= Ivica Matković (Ustaša) =

Ustaša officer

Ivica Matković (1913-1945) was an Ustaša lieutenant colonel and the administrator of the Jasenovac concentration camp between January 1942 and March 1943, during World War II in Yugoslavia. During his tenure, most of the atrocities happened in the camp, and he was directly involved in the plannings and execution of those atrocities.

==Arrival at Jasenovac==
Born in Zlarin, Matković arrived at the camp as early as December 1941 as the deputy of Vjekoslav Luburić before a massacre which took place on 25 December 1941.

In January 1942, he was appointed "administrator" of the camp and Ljubo Miloš was his deputy, the commander. Miloš was aided by Fra Miroslav Filipović, a Franciscan friar, who was chief guard, and Dominik "Hinko" Piccili and Tihomir Kordić. commanders of the labor force.

==Under the command of Matković==
Matković was known for being a cold-blooded killer, who often amused himself by mocking his victims while killing them and prolonging their suffering.

The liquidations in the camp, previously held openly all around the camp grounds, were now organised in the form of systematic extermination: inmates had to pass selections and attend musters where inmates were hanged. Matković ordered Hinko Dominik Piccili to construct a crematorium. He would attend musters in the crematoria, and forced inmates to watch the hangings and not look away. He also initiated murder in Gradina, which would later become the main killing grounds of the complex.

===Atrocities under Matković===
- Liquidation of the Jasenovac "sanatorium": In the winter of 1941–42, rough conditions and exposure to the elements caused acute health impairment of the inmates of Jasenovac. Some 300 inmates were held in a barracks used as a "hospital", where gravely ill and feeble inmates were kept with no care. On 1 February 1942, 42 inmates were selected to exterior labor in the Jewish grave-digger group (group "D"). Upon returning to camp at 22:00, after digging graves, they were restricted from accessing the barracks due to custody. Later it became known that the patients were driven out of the barracks to be liquidated. Other witnesses present at the time confirmed this and claimed that such sort of practice later became standard, and the "sanatorium" would often be cleansed or that individuals were also selected there to be liquidated.
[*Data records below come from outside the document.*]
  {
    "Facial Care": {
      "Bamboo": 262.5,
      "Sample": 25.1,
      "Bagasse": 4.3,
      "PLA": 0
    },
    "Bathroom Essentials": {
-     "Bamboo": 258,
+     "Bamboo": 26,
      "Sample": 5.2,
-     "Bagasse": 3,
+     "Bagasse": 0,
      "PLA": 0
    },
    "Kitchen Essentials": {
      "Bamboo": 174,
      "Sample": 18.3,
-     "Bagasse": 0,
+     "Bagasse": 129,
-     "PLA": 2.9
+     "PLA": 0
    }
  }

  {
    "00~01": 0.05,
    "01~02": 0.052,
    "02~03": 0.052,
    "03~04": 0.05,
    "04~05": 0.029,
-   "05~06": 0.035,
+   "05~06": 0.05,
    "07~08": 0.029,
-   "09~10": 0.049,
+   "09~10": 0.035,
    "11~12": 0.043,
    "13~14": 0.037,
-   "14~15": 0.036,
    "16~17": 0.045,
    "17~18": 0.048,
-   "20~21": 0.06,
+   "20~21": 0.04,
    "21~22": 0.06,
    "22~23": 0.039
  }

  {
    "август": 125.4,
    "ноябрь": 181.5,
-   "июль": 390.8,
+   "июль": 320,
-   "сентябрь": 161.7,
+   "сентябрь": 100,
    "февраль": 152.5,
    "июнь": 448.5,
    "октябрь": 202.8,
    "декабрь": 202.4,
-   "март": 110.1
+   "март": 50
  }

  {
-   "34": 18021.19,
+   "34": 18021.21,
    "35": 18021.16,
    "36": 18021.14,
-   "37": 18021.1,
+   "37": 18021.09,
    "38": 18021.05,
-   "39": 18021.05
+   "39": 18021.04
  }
The grave-diggers later learned that the graves they had dug were for relatives of the liquidated people.
- Hanging of five people in public on winter 1941–42: In the winter, inmates did hard labor on the embankment of the river, and were fed potatoes or "turnip soup". According to the State Commission investigation, which drove five hungry inmates to dig out raw potatoes, despite the threat of death; "Matković ordered all prisoners to line up in groups for the public punishment of these five men. Even though it was extremely cold, all five of them had to strip naked. The Ustaše tied their hands behind their backs and hanged them by their arms. They were hanged in this position for an hour, shivering from the cold. Their bodies turned blue. After an hour, Matković had them unbound and shot all five of them in the back of their heads. He held a speech for the prisoners, in which he threatened an even harsher punishment if such a 'crime' happened again".
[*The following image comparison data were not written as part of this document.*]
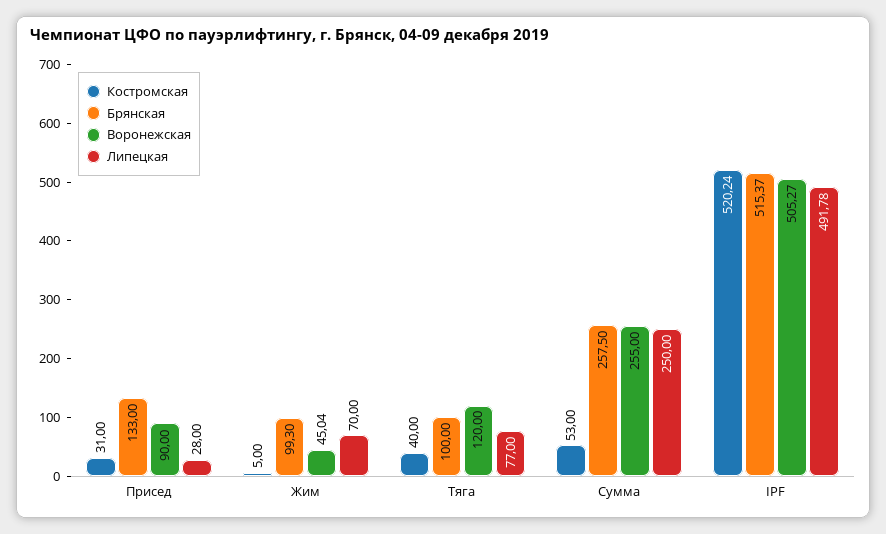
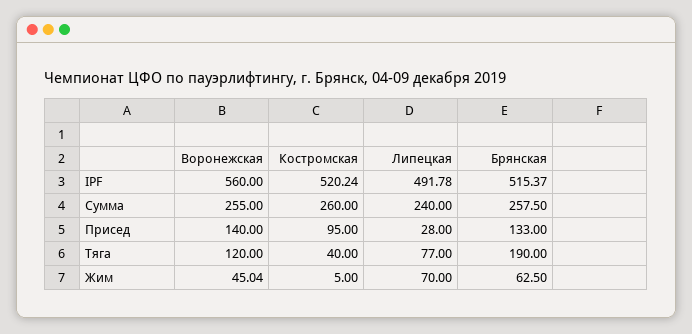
  {
    "Костромская": {
-     "Присед": 31,
+     "Присед": 95,
      "Жим": 5,
      "Тяга": 40,
-     "Сумма": 53,
+     "Сумма": 260,
      "IPF": 520.24
    },
    "Брянская": {
      "Присед": 133,
-     "Жим": 99.3,
+     "Жим": 62.5,
-     "Тяга": 100,
+     "Тяга": 190,
      "Сумма": 257.5,
      "IPF": 515.37
    },
    "Воронежская": {
-     "Присед": 90,
+     "Присед": 140,
      "Жим": 45.04,
      "Тяга": 120,
      "Сумма": 255,
-     "IPF": 505.27
+     "IPF": 560
    },
    "Липецкая": {
      "Присед": 28,
      "Жим": 70,
      "Тяга": 77,
-     "Сумма": 250,
+     "Сумма": 240,
      "IPF": 491.78
    }
  }

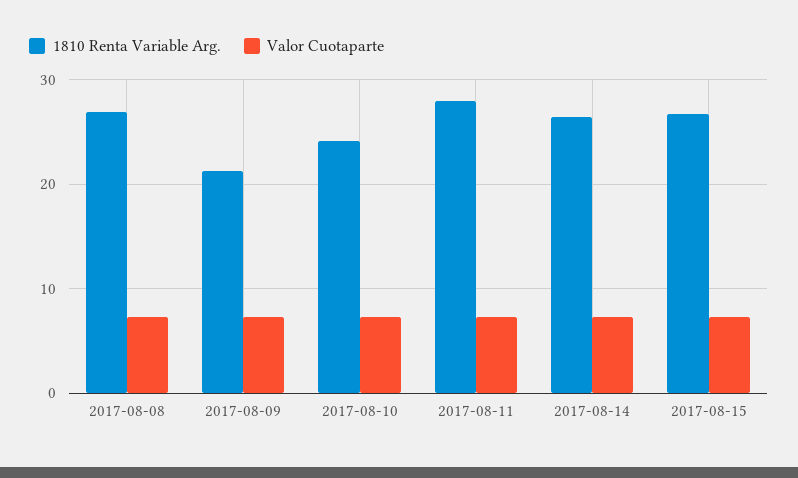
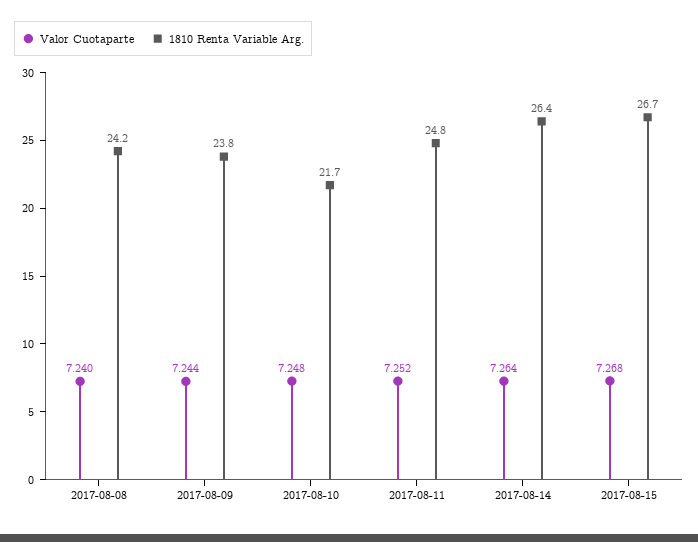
  {
    "1810 Renta Variable Arg.": {
-     "2017-08-08": 27,
+     "2017-08-08": 24.2,
-     "2017-08-09": 21,
+     "2017-08-09": 23.8,
-     "2017-08-10": 24,
+     "2017-08-10": 21.7,
-     "2017-08-11": 28,
+     "2017-08-11": 24.8,
      "2017-08-14": 26.4,
      "2017-08-15": 26.7
    },
    "Valor Cuotaparte": {
      "2017-08-08": 7.24,
      "2017-08-09": 7.244,
      "2017-08-10": 7.248,
      "2017-08-11": 7.252,
      "2017-08-14": 7.264,
      "2017-08-15": 7.268
    }
  }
==Changes in the administration in March 1943==
In March 1943, a division became imminent within the Ustase leadership. The direct influence over this debate was the loss of the Axis at Stalingrad. Some of the Ustase, led by Pavelić, wanted to slow down their policy of ethnic cleansing, in fear of losing to the Allies, while others, led by Dido Kvaternik, sought to boost the rate of extermination. Eugen Kvaternik was replaced by Josip Crnković. Awaiting to be relieved of his command on 19 March 1943, Matković "celebrated" off-duty with his fellows, by beating inmates roughly, wounding many and killing one. One of those who participated was Petar Brzica. Matković apparently remained in the camp. Matković was replaced with Ivica Brkljačić, a student of Catholic theology, who introduced a period with fewer reprisals against the inmates. After 16 inmates escaped in summer 1943, killing 2 guards, heavy beating and mass killings of the inmates repeated for a period of 8 days.

==Death==
Matković was part of the Bleiburg repatriations in 1945, and was likely summarily executed by the Partisans in the Celje area of Slovenia.